Problem requirements: Give only the number of lines in these records that contain the word "secondary".

Exercise input:

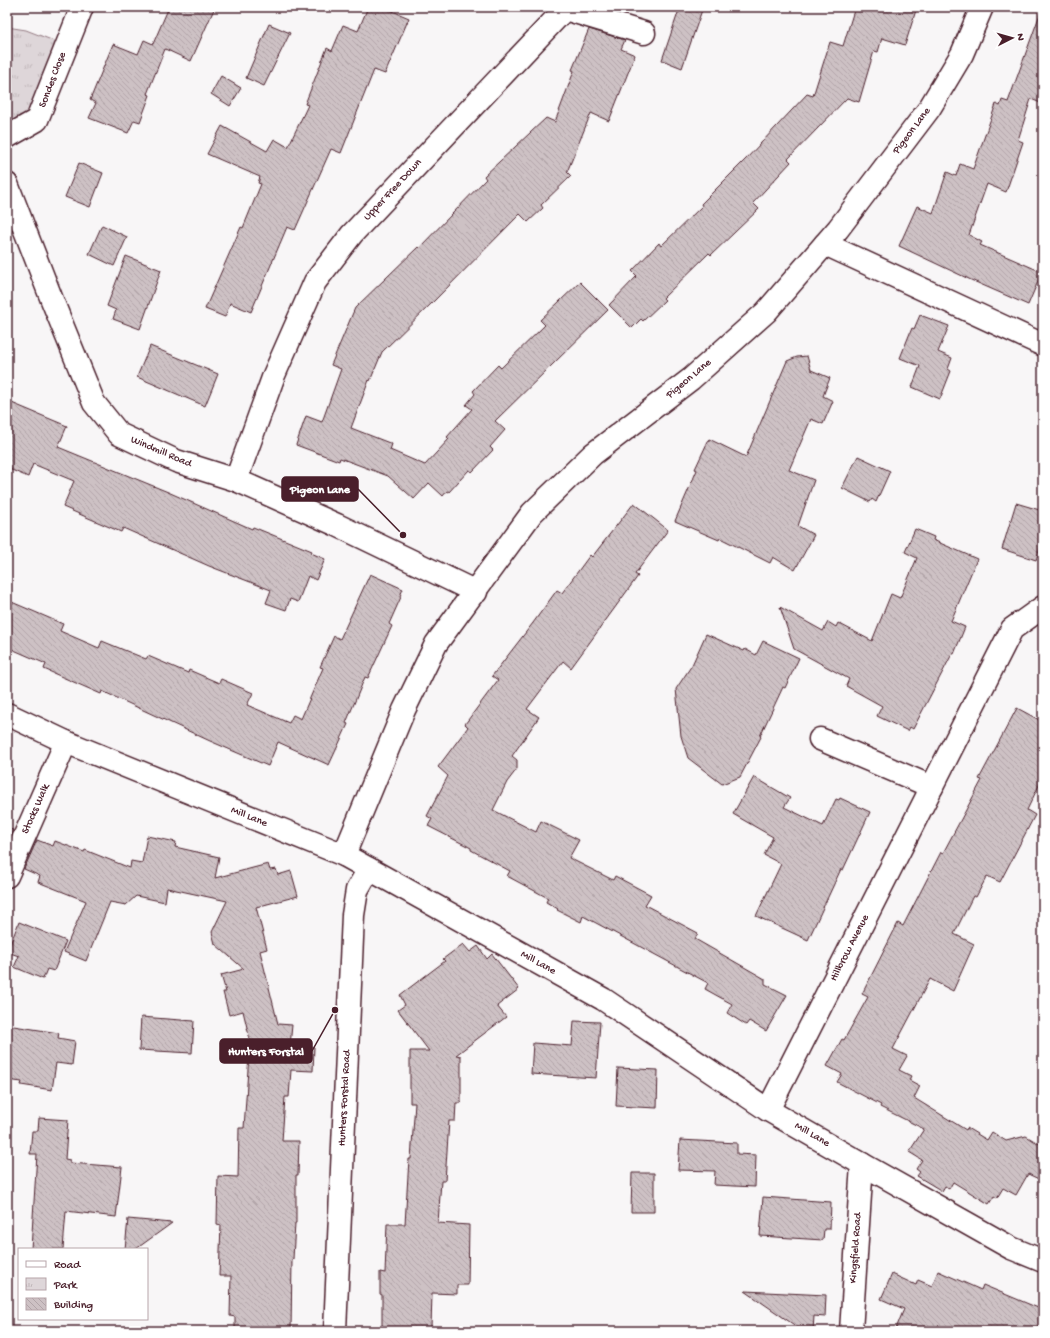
<svg xmlns="http://www.w3.org/2000/svg" width="1050" height="1338" font-family="'Gochi Hand',sans-serif">
	<style>
		.park { fill: url(#park-tufts); stroke: #947a82 }
		.building { fill: url(#building-back-hatch); stroke: #4a1f2b }
		.lines { fill: none; stroke-linecap: round; stroke-linejoin: round }
		.street-casing { stroke: #4a1f2b; stroke-width: 25 }
		.secondary-casing { stroke: #4a1f2b; stroke-width: 25 }
		.street { stroke: #fff; stroke-width: 22 }
		.secondary { stroke: #fff; stroke-width: 22 }
		.labels { text-anchor: middle; dominant-baseline: central; stroke-width: 3; stroke-linejoin: round; paint-order: stroke }
		.street-label { font-size: 11px; fill: #4a1f2b; stroke: #fff }
		.leader { fill: none; stroke: #4a1f2b; stroke-width: 1.5 }
		.callout-dot { fill: #4a1f2b; stroke: #fff; stroke-width: 1.5 }
		.callout { fill: #4a1f2b; stroke: #4a1f2b; stroke-width: 1.5 }
		.callout-label { font-size: 12px; text-anchor: middle; font-weight: bold; fill: #fff }
	</style>
	<defs>
		<pattern id="park-tufts" width="24" height="20" patternUnits="userSpaceOnUse"><rect width="24" height="20" fill="#ded6d9"/><path d="M3 7l-1-3M5 7V3M7 7l1-3M15 17l-1-3M17 17v-4M19 17l1-3" fill="none" stroke="#c0b7ba"/></pattern>
		<pattern id="building-back-hatch" width="6" height="6" patternUnits="userSpaceOnUse"><rect width="6" height="6" fill="#cdc1c4"/><path d="M-1 5l2 2M0 0l6 6M5-1l2 2" fill="none" stroke="#b2a5a9"/></pattern>
	</defs>
	<rect width="100%" height="100%" fill="#f8f6f7"/>
	<filter id="ink" filterUnits="userSpaceOnUse"><feTurbulence type="fractalNoise" baseFrequency=".025" numOctaves="2"/><feDisplacementMap in="SourceGraphic" scale="8" xChannelSelector="R" yChannelSelector="G"/><feConvolveMatrix kernelMatrix="1 2 1 2 8 2 1 2 1" color-interpolation-filters="sRGB"/></filter>
	<g filter="url(#ink)">
		<path class="park" d="M 7,27 L 26,30 L 67,46 L 37,120 L 7,137 Z"/>
		<g class="building">
			<path d="M 169,7 L 215,7 L 191,61 L 165,49 L 147,94 L 150,95 L 140,122 L 134,120 L 128,133 L 89,118 L 96,103 L 90,100 L 113,44 L 138,54 L 144,40 L 153,44 Z"/>
			<path d="M 368,7 L 383,7 L 409,18 L 385,74 L 374,70 L 341,153 L 331,149 L 295,230 L 287,227 L 251,312 L 230,303 L 225,317 L 205,309 L 241,227 L 243,228 L 261,184 L 258,183 L 260,177 L 207,154 L 222,126 L 267,151 L 274,139 L 288,147 L 308,105 L 305,104 L 327,48 L 332,51 L 343,25 L 358,31 Z"/>
			<path d="M 680,7 L 703,7 L 682,68 L 662,60 Z"/>
			<path d="M 855,7 L 917,7 L 905,45 L 882,38 L 878,52 L 874,51 L 859,102 L 847,98 L 788,159 L 791,162 L 753,203 L 759,209 L 711,255 L 709,253 L 663,298 L 665,300 L 643,321 L 641,319 L 632,328 L 609,305 L 637,276 L 632,271 L 659,243 L 661,246 L 702,206 L 701,204 L 746,159 L 807,94 L 813,96 L 830,42 L 843,46 Z"/>
			<path d="M 1040,14 L 1043,14 L 1043,104 L 1031,99 L 1018,140 L 1023,142 L 1006,192 L 987,184 L 969,235 L 982,242 L 980,245 L 1042,272 L 1028,305 L 971,280 L 899,246 L 917,206 L 933,213 L 947,172 L 956,176 L 960,164 L 973,169 L 996,104 L 1000,106 L 1002,100 L 1008,102 Z"/>
			<path d="M 269,24 L 290,33 L 264,86 L 246,78 Z"/>
			<path d="M 589,29 L 625,40 L 621,49 L 635,55 L 609,121 L 591,113 L 567,172 L 571,176 L 541,205 L 543,208 L 528,222 L 520,214 L 433,302 L 382,352 L 370,381 L 369,380 L 351,428 L 392,444 L 390,450 L 425,465 L 449,439 L 447,437 L 472,409 L 466,405 L 475,394 L 473,391 L 498,365 L 501,368 L 545,325 L 540,320 L 580,282 L 608,310 L 495,421 L 505,430 L 490,447 L 493,450 L 472,472 L 469,470 L 449,492 L 447,491 L 443,496 L 429,483 L 414,499 L 388,476 L 340,458 L 339,461 L 296,445 L 306,416 L 322,422 L 341,369 L 331,365 L 355,308 L 418,247 L 419,248 L 486,179 L 484,176 L 546,118 L 555,122 L 574,71 L 572,70 Z"/>
			<path d="M 221,76 L 241,88 L 230,106 L 211,94 Z"/>
			<path d="M 79,163 L 103,173 L 90,207 L 65,197 Z"/>
			<path d="M 102,225 L 127,237 L 114,266 L 89,254 Z"/>
			<path d="M 126,256 L 161,270 L 140,329 L 113,319 L 116,310 L 107,306 Z"/>
			<path d="M 920,315 L 949,326 L 938,352 L 952,358 L 948,369 L 951,371 L 940,399 L 912,387 L 920,366 L 900,358 L 912,328 L 914,329 Z"/>
			<path d="M 150,346 L 218,374 L 205,406 L 137,377 Z"/>
			<path d="M 807,356 L 811,370 L 830,378 L 823,396 L 833,401 L 823,424 L 811,419 L 789,470 L 814,480 L 798,526 L 814,535 L 795,570 L 773,557 L 770,563 L 720,538 L 719,540 L 675,521 L 697,470 L 695,469 L 709,439 L 746,457 L 787,361 L 797,357 Z"/>
			<path d="M 7,401 L 67,426 L 58,447 L 168,492 L 252,529 L 253,527 L 312,551 L 311,553 L 325,559 L 316,580 L 308,576 L 298,602 L 290,599 L 286,610 L 266,603 L 271,590 L 209,566 L 123,528 L 121,532 L 63,507 L 74,481 L 33,464 L 28,477 L 7,468 Z"/>
			<path d="M 858,456 L 890,471 L 876,502 L 872,499 L 870,502 L 842,488 Z"/>
			<path d="M 634,503 L 668,530 L 635,574 L 638,576 L 571,668 L 563,661 L 527,709 L 539,717 L 512,756 L 517,760 L 517,769 L 507,782 L 493,810 L 536,832 L 541,821 L 579,840 L 569,858 L 613,880 L 615,876 L 651,895 L 645,905 L 698,933 L 695,939 L 765,979 L 765,984 L 787,995 L 766,1031 L 749,1021 L 746,1025 L 727,1013 L 732,1004 L 705,989 L 708,983 L 583,916 L 581,922 L 557,910 L 558,909 L 546,902 L 548,898 L 507,876 L 510,871 L 471,850 L 471,848 L 428,826 L 432,819 L 427,816 L 448,776 L 438,767 L 468,727 L 465,724 L 498,680 L 492,676 L 533,623 L 557,590 L 562,593 L 590,555 L 592,557 Z"/>
			<path d="M 1016,503 L 1043,511 L 1043,539 L 1036,560 L 1002,549 Z"/>
			<path d="M 915,529 L 934,537 L 933,540 L 977,559 L 951,621 L 965,627 L 954,654 L 952,654 L 913,729 L 910,727 L 908,731 L 877,716 L 882,706 L 846,686 L 849,679 L 794,649 L 780,607 L 823,631 L 828,622 L 836,627 L 838,623 L 872,641 L 891,594 L 900,598 L 917,558 L 905,552 Z"/>
			<path d="M 370,574 L 403,589 L 400,596 L 401,597 L 389,624 L 392,626 L 368,678 L 365,677 L 346,723 L 348,724 L 329,765 L 278,742 L 268,766 L 210,741 L 102,691 L 101,694 L 44,669 L 46,664 L 7,647 L 7,600 L 63,624 L 60,631 L 99,648 L 102,641 L 146,659 L 148,656 L 188,673 L 189,670 L 219,683 L 221,679 L 253,693 L 247,705 L 289,723 L 293,715 L 301,719 L 323,668 L 320,667 L 334,636 L 340,639 Z"/>
			<path d="M 706,634 L 744,651 L 745,649 L 756,655 L 763,641 L 799,658 L 785,688 L 783,687 L 760,736 L 761,737 L 740,777 L 722,784 L 688,758 L 681,736 L 676,689 L 692,665 Z"/>
			<path d="M 1017,708 L 1043,722 L 1043,777 L 1027,810 L 1035,815 L 1000,882 L 987,876 L 976,897 L 973,896 L 954,934 L 974,944 L 953,991 L 930,979 L 893,1049 L 907,1056 L 899,1070 L 911,1076 L 909,1080 L 920,1086 L 914,1098 L 966,1130 L 967,1128 L 987,1140 L 992,1132 L 1006,1141 L 1026,1136 L 1043,1146 L 1043,1181 L 1028,1174 L 1016,1195 L 1003,1188 L 997,1198 L 994,1196 L 989,1204 L 953,1182 L 949,1189 L 945,1186 L 942,1191 L 917,1176 L 920,1172 L 916,1169 L 922,1160 L 909,1152 L 924,1129 L 880,1107 L 881,1105 L 837,1082 L 842,1074 L 827,1066 L 842,1039 L 844,1040 L 868,997 L 862,994 L 898,923 L 903,926 L 941,852 L 943,853 L 982,780 L 979,779 Z"/>
			<path d="M 754,777 L 790,798 L 784,807 L 823,826 L 836,799 L 839,800 L 840,798 L 870,812 L 843,870 L 841,869 L 808,940 L 756,916 L 781,864 L 764,855 L 773,837 L 733,814 Z"/>
			<path d="M 7,828 L 13,830 L 7,845 Z"/>
			<path d="M 147,836 L 176,842 L 175,847 L 219,857 L 215,878 L 268,864 L 270,870 L 276,869 L 278,875 L 291,871 L 298,896 L 256,907 L 267,949 L 260,951 L 278,1024 L 292,1025 L 290,1046 L 314,1047 L 313,1071 L 291,1070 L 289,1097 L 285,1097 L 282,1141 L 299,1141 L 298,1175 L 296,1175 L 296,1223 L 295,1223 L 293,1259 L 292,1259 L 291,1331 L 235,1331 L 235,1317 L 230,1316 L 231,1276 L 219,1276 L 221,1225 L 217,1224 L 218,1176 L 238,1177 L 239,1128 L 244,1128 L 250,1040 L 243,1011 L 229,1015 L 223,992 L 226,992 L 221,975 L 244,969 L 215,944 L 212,932 L 227,901 L 167,888 L 165,902 L 136,896 L 126,905 L 110,902 L 86,961 L 64,952 L 86,901 L 38,882 L 40,876 L 24,869 L 37,840 L 53,846 L 55,841 L 84,852 L 85,850 L 130,868 L 131,861 L 142,863 Z"/>
			<path d="M 19,922 L 66,941 L 54,971 L 47,969 L 43,979 L 14,967 L 19,956 L 7,952 Z"/>
			<path d="M 463,944 L 470,952 L 478,946 L 487,959 L 492,954 L 519,989 L 497,1006 L 506,1017 L 456,1055 L 461,1056 L 461,1103 L 456,1103 L 455,1121 L 449,1121 L 445,1181 L 441,1181 L 438,1223 L 469,1225 L 468,1285 L 457,1285 L 457,1294 L 432,1293 L 431,1328 L 428,1328 L 428,1331 L 382,1331 L 382,1295 L 380,1294 L 380,1272 L 385,1273 L 387,1224 L 405,1224 L 409,1159 L 411,1159 L 415,1103 L 410,1103 L 410,1051 L 429,1051 L 398,1010 L 405,1005 L 400,995 L 445,961 L 443,959 Z"/>
			<path d="M 141,1017 L 194,1021 L 192,1053 L 139,1050 Z"/>
			<path d="M 574,1021 L 600,1022 L 596,1078 L 531,1074 L 533,1043 L 572,1046 Z"/>
			<path d="M 7,1025 L 59,1033 L 58,1038 L 75,1041 L 72,1065 L 56,1063 L 52,1090 L 21,1085 L 22,1082 L 7,1080 Z"/>
			<path d="M 618,1068 L 658,1070 L 657,1108 L 616,1106 Z"/>
			<path d="M 39,1118 L 68,1120 L 65,1159 L 70,1160 L 70,1163 L 122,1167 L 116,1217 L 66,1211 L 63,1249 L 31,1249 L 37,1154 L 30,1154 L 32,1131 L 38,1131 Z"/>
			<path d="M 680,1140 L 737,1143 L 737,1154 L 756,1155 L 755,1187 L 714,1185 L 715,1171 L 678,1170 Z"/>
			<path d="M 632,1173 L 654,1173 L 654,1212 L 631,1212 Z"/>
			<path d="M 763,1197 L 831,1202 L 830,1229 L 824,1229 L 823,1240 L 760,1236 Z"/>
			<path d="M 128,1219 L 172,1223 L 136,1249 L 125,1249 Z"/>
			<path d="M 938,1271 L 981,1290 L 983,1285 L 1043,1310 L 1043,1331 L 895,1331 L 904,1309 L 881,1299 L 892,1274 L 916,1285 L 918,1280 L 932,1286 Z"/>
			<path d="M 745,1291 L 826,1295 L 825,1317 L 814,1316 L 813,1331 L 803,1331 Z"/>
		</g>
		<g class="lines">
			<defs>
				<g id="street">
					<path d="M 7,137 L 37,120 L 82,7"/>
					<path d="M 7,184 L 52,300 L 94,403 L 119,434 L 176,461 L 236,480 L 337,525 L 476,592"/>
					<path d="M 825,244 L 1041,344"/>
					<path d="M 236,480 L 274,375 L 315,282 L 352,234 L 565,9 L 644,33"/>
					<path d="M 820,739 L 932,787"/>
					<path d="M 344,855 L 404,710 L 436,644 L 532,513 L 593,454 L 691,379 L 766,312 L 838,229 L 929,109 L 962,54 L 982,7"/>
					<path d="M 7,876 L 66,742"/>
					<path d="M 768,1110 L 1012,629 L 1043,607"/>
					<path d="M 851,1331 L 862,1164"/>
				</g>
				<g id="secondary">
					<path d="M 7,714 L 66,742 L 344,855 L 603,999 L 768,1110 L 862,1164 L 1011,1248 L 1043,1261"/>
					<path d="M 335,1331 L 353,915 L 357,890 L 369,869"/>
				</g>
			</defs>
			<use href="#street" class="street-casing"/>
			<use href="#secondary" class="secondary-casing"/>
			<use href="#street" class="street"/>
			<use href="#secondary" class="secondary"/>
		</g>
	</g>
	<g class="labels">
		<g class="street-label">
			<text transform="translate(53 80) rotate(-69)">Sondes Close</text>
			<text transform="translate(912 131) rotate(-53)">Pigeon Lane</text>
			<text transform="translate(393 190) rotate(-47)">Upper Free Down</text>
			<text transform="translate(689 379) rotate(-40)">Pigeon Lane</text>
			<text transform="translate(161 452) rotate(23)">Windmill Road</text>
			<text transform="translate(36 809) rotate(-66)">Stocks Walk</text>
			<text transform="translate(249 817) rotate(22)">Mill Lane</text>
			<text transform="translate(850 948) rotate(-63)">Hillbrow Avenue</text>
			<text transform="translate(538 963) rotate(29)">Mill Lane</text>
			<text transform="translate(345 1098) rotate(-87)">Hunters Forstal Road</text>
			<text transform="translate(812 1135) rotate(30)">Mill Lane</text>
			<text transform="translate(856 1248) rotate(-86)">Kingsfield Road</text>
		</g>
	</g>
	<path class="leader" d="M403 535L358 489M335 1010L312 1051"/>
	<g class="callout-dot">
		<circle cx="403" cy="535" r="4"/>
		<circle cx="335" cy="1010" r="4"/>
	</g>
	<g class="callout">
		<rect x="282" y="477" width="76" height="24" rx="4"/>
		<rect x="220" y="1039" width="92" height="24" rx="4"/>
	</g>
	<g class="callout-label">
		<text x="320" y="493">Pigeon Lane</text>
		<text x="266" y="1055">Hunters Forstal</text>
	</g>
	<rect width="1050" height="1338" fill="none" stroke="#fff" stroke-width="24"/>
	<rect x="12" y="12" width="1026" height="1314" fill="none" stroke="#4a1f2b" stroke-width="1.5" filter="url(#ink)"/>
	<rect x="18" y="1248" width="130" height="72" fill="#ffffff" stroke="#b7a5aa"/>
	<rect x="26" y="1261" width="20" height="6" fill="#ffffff" stroke="#b7a5aa"/>
	<text x="54" y="1268" font-size="12" fill="#4a1f2b">Road</text>
	<rect x="26" y="1278" width="20" height="12" fill="url(#park-tufts)" stroke="#b7a5aa"/>
	<text x="54" y="1288" font-size="12" fill="#4a1f2b">Park</text>
	<rect x="26" y="1298" width="20" height="12" fill="url(#building-back-hatch)" stroke="#b7a5aa"/>
	<text x="54" y="1308" font-size="12" fill="#4a1f2b">Building</text>
	<g transform="translate(1012 38) rotate(84)" stroke="#ffffff" stroke-width="3" paint-order="stroke">
	<path d="M0-3L7 15L0 10L-7 15Z" fill="#4a1f2b"/>
	<text y="-6" font-size="11" font-weight="bold" text-anchor="middle" fill="#4a1f2b">N</text>
	</g>
</svg>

Answer below: 5